Pero entonces una idea pasó por la cabeza del portero.
- Hoy dejé la puerta del séptimo A abierta, para que se ventilara un poco.
El señor y la señora Rojo tomaron el ascensor y golpearon la puerta del séptimo A mientras el portero buscaba la llave en un llavero que tenía una pelotita de rugby.
- Les aseguro que la dejé abierta.
- A lo mejor se cerró por una corriente de aire -dijo la señora Rojo.
Su esposo puso la oreja contra la puerta.
- Es Matías. Habla con alguien.
El hecho de que Matías estuviera encerrado con alguien desconocido alarmó a la señora Rojo, que le sacó las llaves al portero con tanto ímpetu que el llavero cayó al suelo. Antes de que el portero lo recuperara, la puerta se abrió. Matías se asomó con el aire de fastidio de quien es interrumpido mientras estaba haciendo algo importante. El señor Rojo tuvo por un instante la idea de que ahora Matías era el dueño de casa.
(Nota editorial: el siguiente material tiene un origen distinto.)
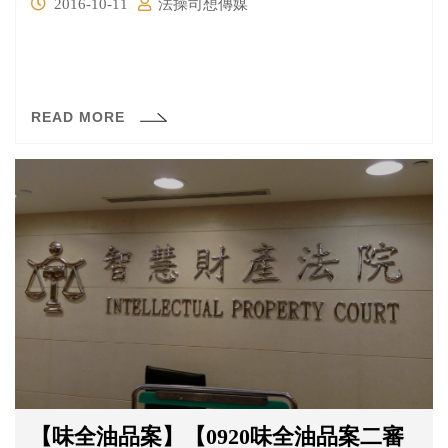
2016-10-11
法操司想傳媒
READ MORE
【味全油品案】【0920味全油品案二審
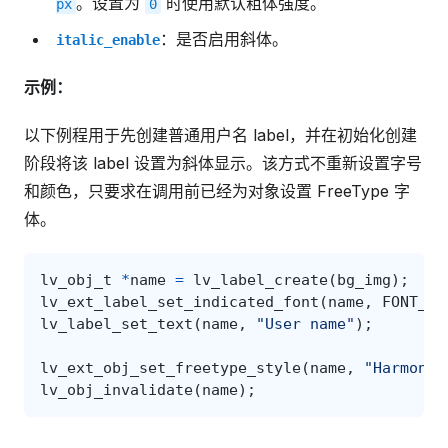
。设置为
时使用默认粗体强度。
px
0
：是否启用斜体。
italic_enable
示例：
以下例程用于先创建普通用户名 label，并在初始化创建
阶段将该 label 设置为斜体显示。该方式不重新设置字号
和颜色，只要求在调用前已经为对象设置 FreeType 字
体。
lv_obj_t
*
name
=
lv_label_create
(
bg_img
);
lv_ext_label_set_indicated_font
(
name
,
FONT_SU
lv_label_set_text
(
name
,
"User name"
);
lv_ext_obj_set_freetype_style
(
name
,
"HarmonyO
lv_obj_invalidate
(
name
);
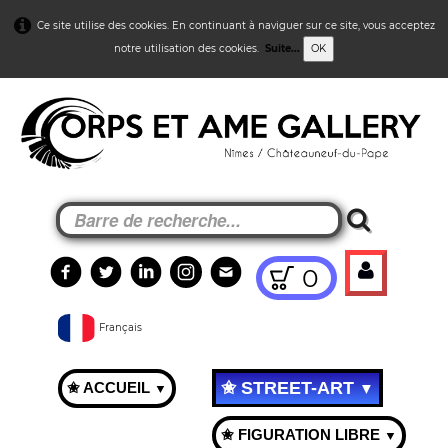
Ce site utilise des cookies. En continuant à naviguer sur ce site, vous acceptez
notre utilisation des cookies.
Suite...
OK
0
Français
✬ STREET-ART
✬ ACCUEIL
▼
▼
✬ FIGURATION LIBRE
▼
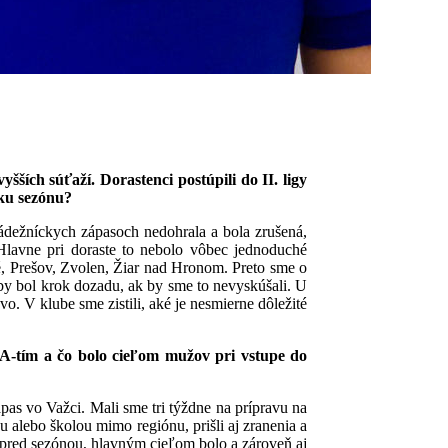
ších súťaží. Dorastenci postúpili do II. ligy
cku sezónu?
ládežníckych zápasoch nedohrala a bola zrušená,
Hlavne pri doraste to nebolo vôbec jednoduché
é, Prešov, Zvolen, Žiar nad Hronom. Preto sme o
 by bol krok dozadu, ak by sme to nevyskúšali. U
o. V klube sme zistili, aké je nesmierne dôležité
A-tím a čo bolo cieľom mužov pri vstupe do
pas vo Važci. Mali sme tri týždne na prípravu na
 alebo školou mimo regiónu, prišli aj zranenia a
 pred sezónou, hlavným cieľom bolo a zároveň aj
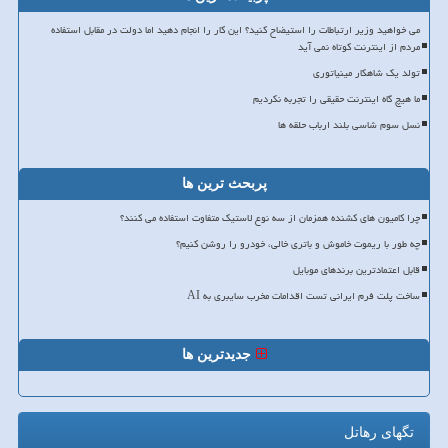
می خواهید وزیر ارتباطات را استیضاح کنید؟ این کار را انجام دهید اما دولت در مقابل استفاده
مردم از اینترنت کوتاه نمی آید
تولد یک شاهکار مینیاتوری
ما هیچ گاه اینترنت حقیقی را تجربه نکردیم
نسل سوم شاسی بلند ارباب حلقه ها
پربحث ترین ها
چرا کامیون های کشنده همزمان از سه نوع لاستیک متفاوت استفاده می کنند؟
چه طور با ریموت خاموش و باتری خالی، خودرو را روشن کنیم؟
قابل اعتمادترین برندهای موبایل
ساخت پلت فرم ایرانی تست اقدامات مخرب سایبری به AI
جدیدترین ها
تگهای رهاتل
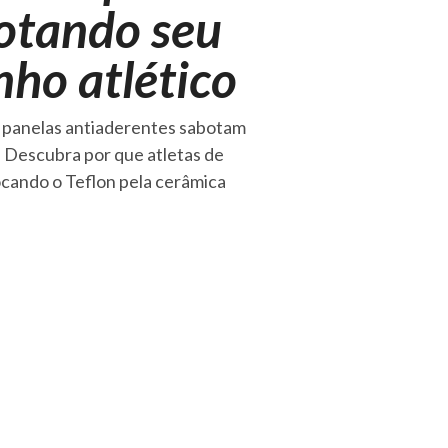
botando seu
ho atlético
 panelas antiaderentes sabotam
. Descubra por que atletas de
ocando o Teflon pela cerâmica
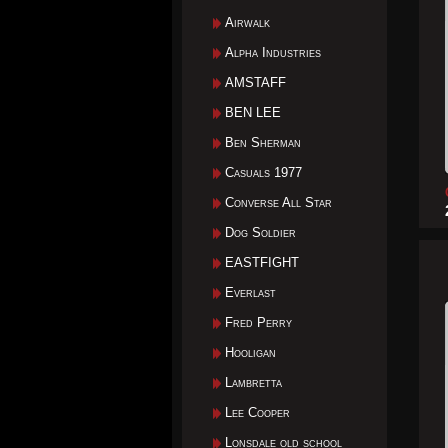
Airwalk
Alpha Industries
AMSTAFF
BEN LEE
Ben Sherman
Casuals 1977
Converse All Star
Dog Soldier
EASTFIGHT
Everlast
Fred Perry
Hooligan
Lambretta
Lee Cooper
Lonsdale old school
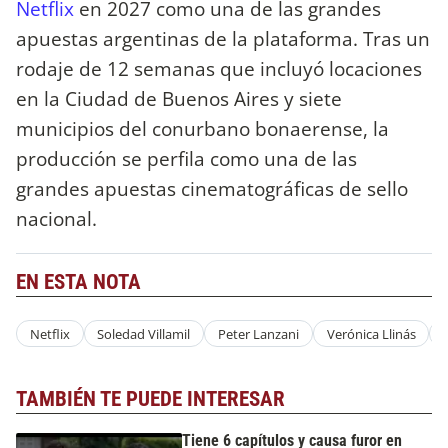
Netflix
en 2027 como una de las grandes
apuestas argentinas de la plataforma. Tras un
rodaje de 12 semanas que incluyó locaciones
en la Ciudad de Buenos Aires y siete
municipios del conurbano bonaerense, la
producción se perfila como una de las
grandes apuestas cinematográficas de sello
nacional.
EN ESTA NOTA
Netflix
Soledad Villamil
Peter Lanzani
Verónica Llinás
TAMBIÉN TE PUEDE INTERESAR
Tiene 6 capítulos y causa furor en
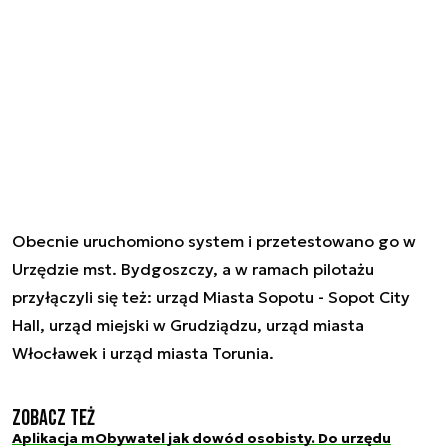
Obecnie uruchomiono system i przetestowano go w
Urzędzie mst. Bydgoszczy, a w ramach pilotażu
przyłączyli się też: urząd Miasta Sopotu - Sopot City
Hall, urząd miejski w Grudziądzu, urząd miasta
Włocławek i urząd miasta Torunia.
Zobacz też
Aplikacja mObywatel jak dowód osobisty. Do urzędu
A pesar de que el departamento se había ventilado, seguía el olor a humedad y flores muertas.
La madre lo abrazó y el padre le preguntó con quién había estado hablando. Matías respondió con firmeza:
- Con nadie.
El señor y la señora Rojo y el portero revisaron el departamento. Estaba vacío.
Comenzó una semana tranquila, porque Verón (igual que otros diez chicos de la primaría) se contagió la varicela.
El señor Rojo se sintió tentado a hacer una interpretación psicológica:
- Es evidente que el miedo al piso de arriba está vinculado a Verón. Sin Verón, Matías ya no oye pasos ni voces.
- Pero la varicela no es eterna -se lamentó la señora Rojo.
Pasó un mes de calma. Matías mejoró sus notas y dejó de hablar de Verón. La señora Rojo confiaba en que aquellos conflictos eran cosa del pasado. Pero una mañana recibió una llamada de la secretaria de la escuela:
- Ha ocurrido un incidente con su hijo.
- ¿Verón? -preguntó la señora Rojo.
La secretaria tardó unos segundos en responder:
- Sí.
La señora Rojo tomó un taxi. Apenas entró en la oficina de la dirección vio a su hijo con el guardapolvo manchado de sangre. Aunque no vio ninguna herida, debía tratarse de algo importante, porque estaba manchado el frente del guardapolvo, el cuello, las mangas.
Esta vez la secretaria no le ofreció pañuelos de papel. La señora Rojo examinó a su hijo en busca del origen de toda esa sangre.
- No se preocupe -dijo la directora, ahora tan despeinada como ella-. No tiene nada.
- ¿Nada? Mire esta sangre. ¿Le parece que esto no es nada?
Habían vuelto los golpes de Verón, y con los golpes volverían los temores nocturnos, la voz secreta, los pasos en el piso de arriba.
- ¿Dónde está Verón? ¿Dónde está? -preguntó la señora Rojo, con los puños cerrados-. Yo misma me voy a encargar de ese animal.
La secretaria y la directora se miraron un momento, como si no supieran a quién le tocaba hablar.
- A Verón se lo llevó la ambulancia -dijo finalmente la directora-. Su hijo le arrancó la mitad de la oreja de un mordisco.